Wednesday, October 24, 2007

How to Study Museums

I just caught wind (via Musematic) of a new MA in Museum Studies offered by John Hopkins University. A new program is not surprising - museum programs and Museum Studies MAs seem to be proliferating like very slow academic bunnies. What is surprising is that the MA is almost entirely online except for an on-site summer seminar.

I have three reactions to this:

1. This MA recognizes that technology and the interwebs are important for museums. A classmate of mine conducted a survey and found that technology in museums is the least covered topic in museum programs nationally. So the recognition of that and the addressing of it is important.

2. How cool. An online MA for museum studies. I would totally love to take some of those courses, but am so not going to pay for that. But it's really appropriate to people in the field who may not be able to devote the kind of class time needed at a brick and mortar instition.

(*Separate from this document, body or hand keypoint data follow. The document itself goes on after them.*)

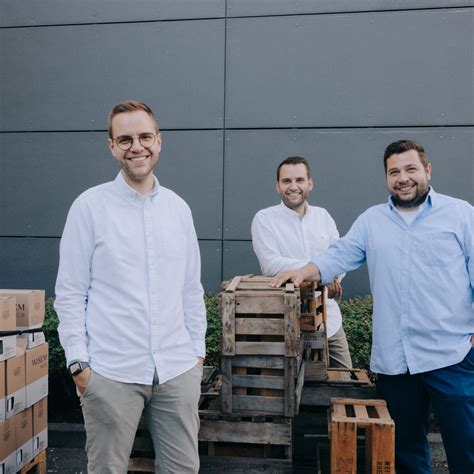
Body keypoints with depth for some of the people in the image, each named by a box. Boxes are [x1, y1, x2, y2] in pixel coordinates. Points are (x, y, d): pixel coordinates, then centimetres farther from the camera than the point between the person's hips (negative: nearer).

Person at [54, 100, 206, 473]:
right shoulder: (90, 205, -5)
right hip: (111, 372, -3)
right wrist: (78, 362, -7)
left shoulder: (178, 208, 7)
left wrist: (198, 350, 10)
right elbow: (70, 293, -4)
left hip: (178, 369, 4)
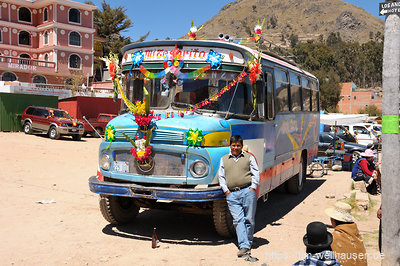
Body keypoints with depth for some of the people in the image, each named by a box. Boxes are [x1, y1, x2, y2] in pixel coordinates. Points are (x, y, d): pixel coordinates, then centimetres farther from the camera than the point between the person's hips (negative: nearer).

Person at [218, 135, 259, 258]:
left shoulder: (249, 157, 12)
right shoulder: (224, 159, 18)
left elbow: (256, 173, 8)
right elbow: (221, 176, 16)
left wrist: (253, 188, -4)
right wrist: (226, 190, 4)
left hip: (247, 191, -1)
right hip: (232, 194, 1)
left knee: (249, 219, 2)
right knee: (238, 220, -8)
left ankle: (248, 242, 18)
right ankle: (244, 246, -11)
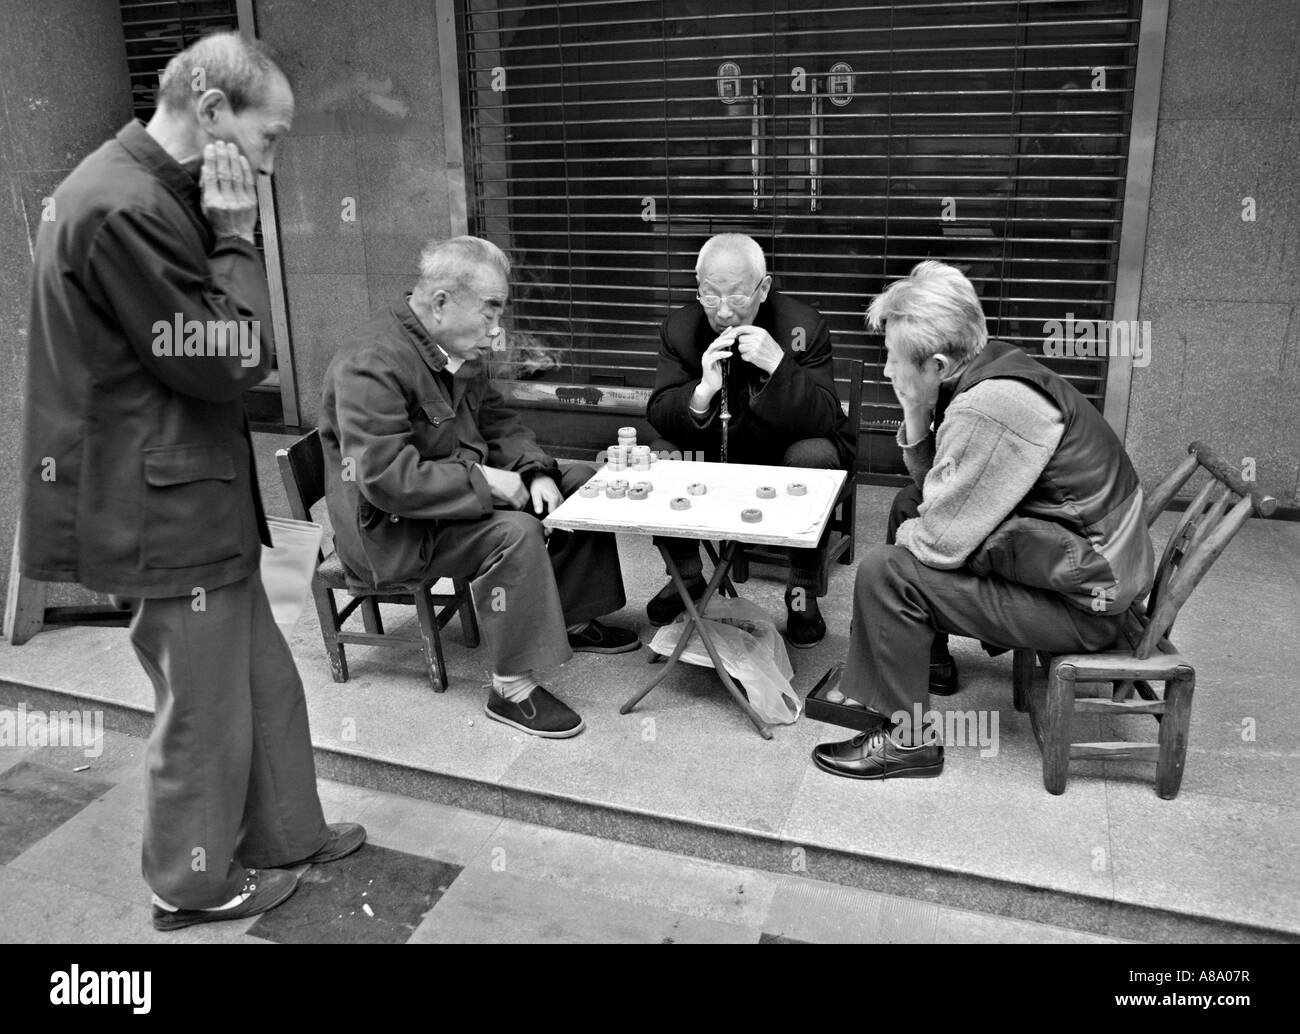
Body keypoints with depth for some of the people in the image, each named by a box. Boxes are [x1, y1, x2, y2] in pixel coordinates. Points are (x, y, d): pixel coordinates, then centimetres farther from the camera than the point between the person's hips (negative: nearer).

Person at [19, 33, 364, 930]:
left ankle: (285, 832, 37)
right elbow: (228, 361, -20)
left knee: (265, 681, 20)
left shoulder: (150, 193, 12)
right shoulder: (126, 208, -22)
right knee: (205, 708, 8)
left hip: (196, 498, 10)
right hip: (164, 509, -10)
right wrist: (236, 241, -14)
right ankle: (195, 884, 29)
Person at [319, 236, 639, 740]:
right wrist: (484, 481, -28)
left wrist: (536, 472, -6)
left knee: (579, 481, 7)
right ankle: (512, 689, -20)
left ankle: (573, 620, 20)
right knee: (514, 532, -32)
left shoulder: (459, 350, 4)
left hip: (461, 492, 10)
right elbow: (387, 478, -32)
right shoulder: (371, 367, -26)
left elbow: (497, 420, 13)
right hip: (389, 528, -10)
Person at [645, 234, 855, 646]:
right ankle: (686, 576, 3)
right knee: (661, 454, -21)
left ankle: (803, 592, -14)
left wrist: (779, 365, -41)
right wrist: (701, 392, -36)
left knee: (815, 454, -33)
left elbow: (824, 419, -25)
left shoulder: (803, 326, -18)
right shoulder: (679, 328, -10)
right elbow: (658, 416, -14)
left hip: (787, 458, -2)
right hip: (715, 456, 3)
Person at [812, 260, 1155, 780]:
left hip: (1081, 602, -10)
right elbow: (933, 483, 10)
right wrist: (915, 417, -7)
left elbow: (940, 542, -25)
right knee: (907, 504, 18)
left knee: (885, 571, -16)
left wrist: (906, 535, -3)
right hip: (1080, 557, 10)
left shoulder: (989, 411, -29)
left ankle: (906, 739, -1)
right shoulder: (992, 368, 1)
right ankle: (930, 658, 31)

3. How the heck can you have a museum studies program outside of a museum? The most important thing to me, as a relative museum outsider to the museum field at the outset of my graduate work, was having that chance to live and breathe museums for two years. To gain significant practical experience while addressing museum theory. For me, it's unimaginable to have gotten my degree with such limited requirements for hands on.

I think it's very interesting. But I don't think it's the best degree for a young person out of undergrad to pursue. Every spring, the Museum-L listserv has an influx of graduates worrying about getting a job. And the advice is, inevitably, get hands on experience, get your foot in the door. Those are two things I find problematic with this degree. It's up to the student to develop those two opportunities. That was true at mine too, but there were clear doors. I worry that, if the student is a stay-at-home-mom with limited time to volunteer or be involved in the program, that she will have a difficult time actually putting her degree to work.

Nonetheless, I think it's an interesting idea, a good thing for people in certain places, and covers topics which are largely lacking in scholarly museum education.

1 comment:

Anonymous said...

I agree that I'd be concerned about inexperienced students getting hands-on museum experience in this program. I'd also be concerned about teaching, say, collections management strictly as theory, without the students working in the actual collections.

I could see the program as being good for museum professionals who don't want to give up their jobs seeking a degree, though (for current professionals who keep their jobs, a classroom based program is pretty grueling).